Give the records again exactly as written. Leave out the pictures.

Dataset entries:
▼▼▼

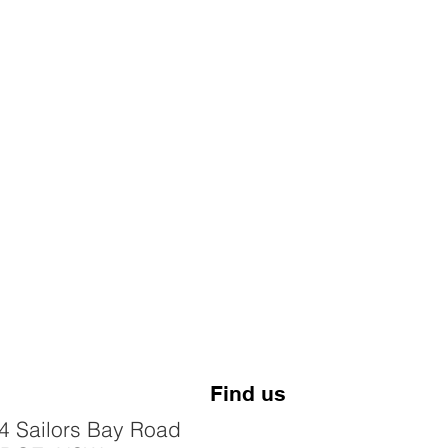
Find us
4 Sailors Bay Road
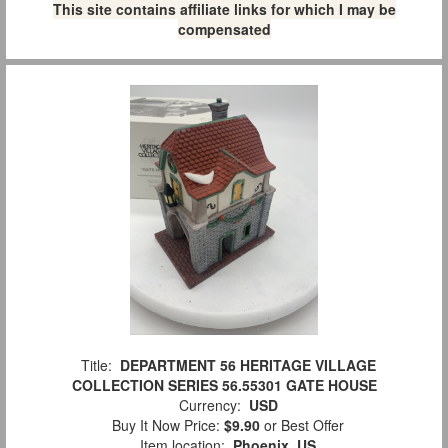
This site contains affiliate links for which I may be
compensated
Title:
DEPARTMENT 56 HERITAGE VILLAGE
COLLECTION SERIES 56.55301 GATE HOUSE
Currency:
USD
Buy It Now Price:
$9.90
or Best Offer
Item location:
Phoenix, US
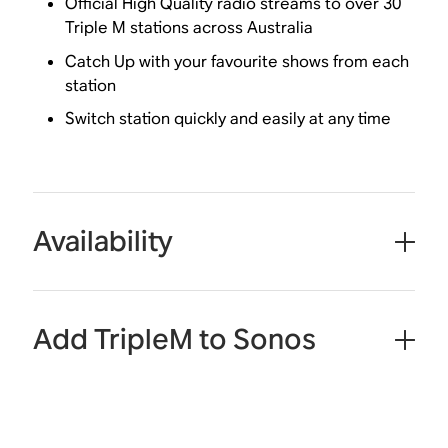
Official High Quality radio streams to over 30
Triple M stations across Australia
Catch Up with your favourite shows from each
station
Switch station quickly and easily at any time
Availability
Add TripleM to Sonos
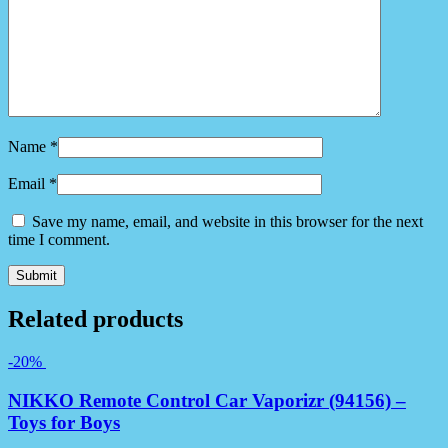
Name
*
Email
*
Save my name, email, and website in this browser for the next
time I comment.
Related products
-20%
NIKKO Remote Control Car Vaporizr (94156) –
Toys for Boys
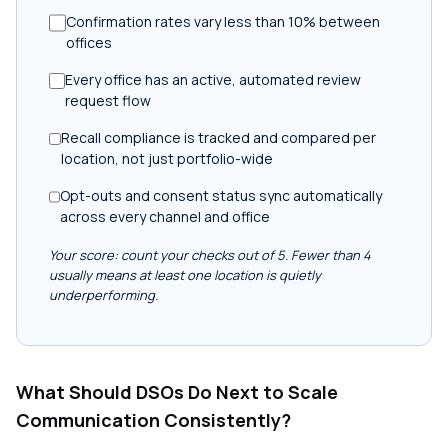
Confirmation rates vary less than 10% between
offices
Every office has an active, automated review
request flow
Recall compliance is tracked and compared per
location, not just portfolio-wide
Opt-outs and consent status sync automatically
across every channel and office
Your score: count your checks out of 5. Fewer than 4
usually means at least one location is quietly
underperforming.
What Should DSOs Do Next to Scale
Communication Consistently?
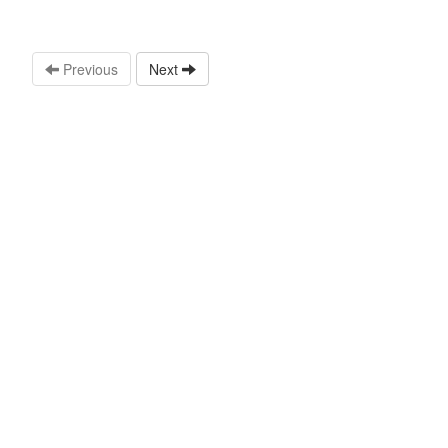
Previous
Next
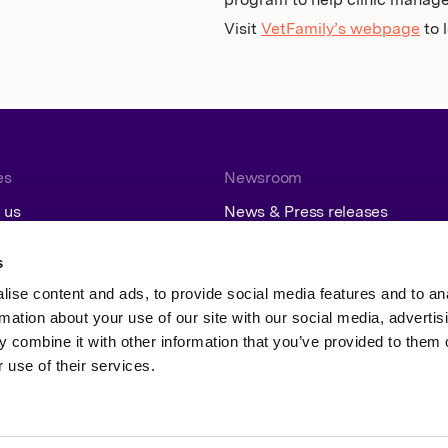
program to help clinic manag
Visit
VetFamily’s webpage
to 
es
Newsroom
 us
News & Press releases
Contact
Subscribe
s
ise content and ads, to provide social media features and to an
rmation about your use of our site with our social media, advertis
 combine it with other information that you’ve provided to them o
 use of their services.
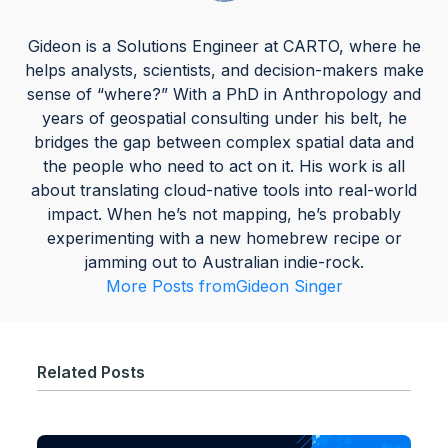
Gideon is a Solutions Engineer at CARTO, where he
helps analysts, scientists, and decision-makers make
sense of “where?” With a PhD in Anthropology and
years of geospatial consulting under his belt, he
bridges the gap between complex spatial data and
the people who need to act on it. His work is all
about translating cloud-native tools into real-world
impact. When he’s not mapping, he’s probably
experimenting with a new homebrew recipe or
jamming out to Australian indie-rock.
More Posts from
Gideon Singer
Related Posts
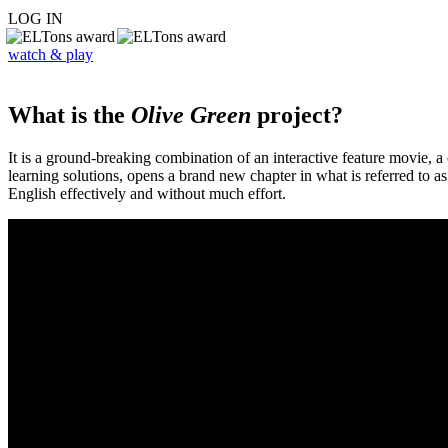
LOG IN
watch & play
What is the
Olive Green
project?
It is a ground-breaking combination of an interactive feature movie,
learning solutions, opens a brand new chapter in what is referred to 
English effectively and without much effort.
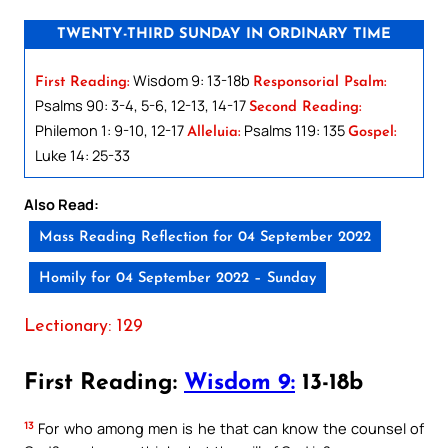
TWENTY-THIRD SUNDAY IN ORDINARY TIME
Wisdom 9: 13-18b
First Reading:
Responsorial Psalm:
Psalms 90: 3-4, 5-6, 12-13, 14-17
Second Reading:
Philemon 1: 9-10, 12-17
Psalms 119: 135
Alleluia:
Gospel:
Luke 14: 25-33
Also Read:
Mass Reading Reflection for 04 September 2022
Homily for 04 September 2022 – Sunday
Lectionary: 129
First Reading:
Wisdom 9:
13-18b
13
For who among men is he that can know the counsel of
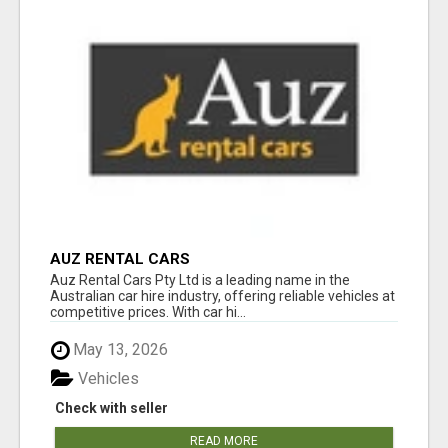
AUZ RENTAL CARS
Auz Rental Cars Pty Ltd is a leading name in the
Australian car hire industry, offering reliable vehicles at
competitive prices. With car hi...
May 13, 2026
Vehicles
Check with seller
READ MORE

▲▲▲

*Solution:*
Find us
4 Sailors Bay Road
This site contains affiliate links for which I may be
compensated
Title:
DEPARTMENT 56 HERITAGE VILLAGE
COLLECTION SERIES 56.55301 GATE HOUSE
Currency:
USD
Buy It Now Price:
$9.90
or Best Offer
Item location:
Phoenix, US
Official High Quality radio streams to over 30
Triple M stations across Australia
Catch Up with your favourite shows from each
station
Switch station quickly and easily at any time
Availability
Add TripleM to Sonos
Name
*
Email
*
Save my name, email, and website in this browser for the next
time I comment.
Related products
-20%
NIKKO Remote Control Car Vaporizr (94156) –
Toys for Boys
Confirmation rates vary less than 10% between
offices
Every office has an active, automated review
request flow
Recall compliance is tracked and compared per
location, not just portfolio-wide
Opt-outs and consent status sync automatically
across every channel and office
Your score: count your checks out of 5. Fewer than 4
usually means at least one location is quietly
underperforming.
What Should DSOs Do Next to Scale
Communication Consistently?
Previous
Next
program to help clinic manag
Visit
VetFamily’s webpage
to 
es
Newsroom
 us
News & Press releases
Contact
Subscribe
s
ise content and ads, to provide social media features and to an
rmation about your use of our site with our social media, advertis
 combine it with other information that you’ve provided to them o
 use of their services.
Gideon is a Solutions Engineer at CARTO, where he
helps analysts, scientists, and decision-makers make
sense of “where?” With a PhD in Anthropology and
years of geospatial consulting under his belt, he
bridges the gap between complex spatial data and
the people who need to act on it. His work is all
about translating cloud-native tools into real-world
impact. When he’s not mapping, he’s probably
experimenting with a new homebrew recipe or
jamming out to Australian indie-rock.
More Posts from
Gideon Singer
Related Posts
LOG IN
watch & play
What is the
Olive Green
project?
It is a ground-breaking combination of an interactive feature movie,
learning solutions, opens a brand new chapter in what is referred to 
English effectively and without much effort.
TWENTY-THIRD SUNDAY IN ORDINARY TIME
Wisdom 9: 13-18b
First Reading:
Responsorial Psalm:
Psalms 90: 3-4, 5-6, 12-13, 14-17
Second Reading:
Philemon 1: 9-10, 12-17
Psalms 119: 135
Alleluia:
Gospel:
Luke 14: 25-33
Also Read:
Mass Reading Reflection for 04 September 2022
Homily for 04 September 2022 – Sunday
Lectionary: 129
First Reading:
Wisdom 9:
13-18b
13
For who among men is he that can know the counsel of
AUZ RENTAL CARS
Auz Rental Cars Pty Ltd is a leading name in the
Australian car hire industry, offering reliable vehicles at
competitive prices. With car hi...
May 13, 2026
Vehicles
Check with seller
READ MORE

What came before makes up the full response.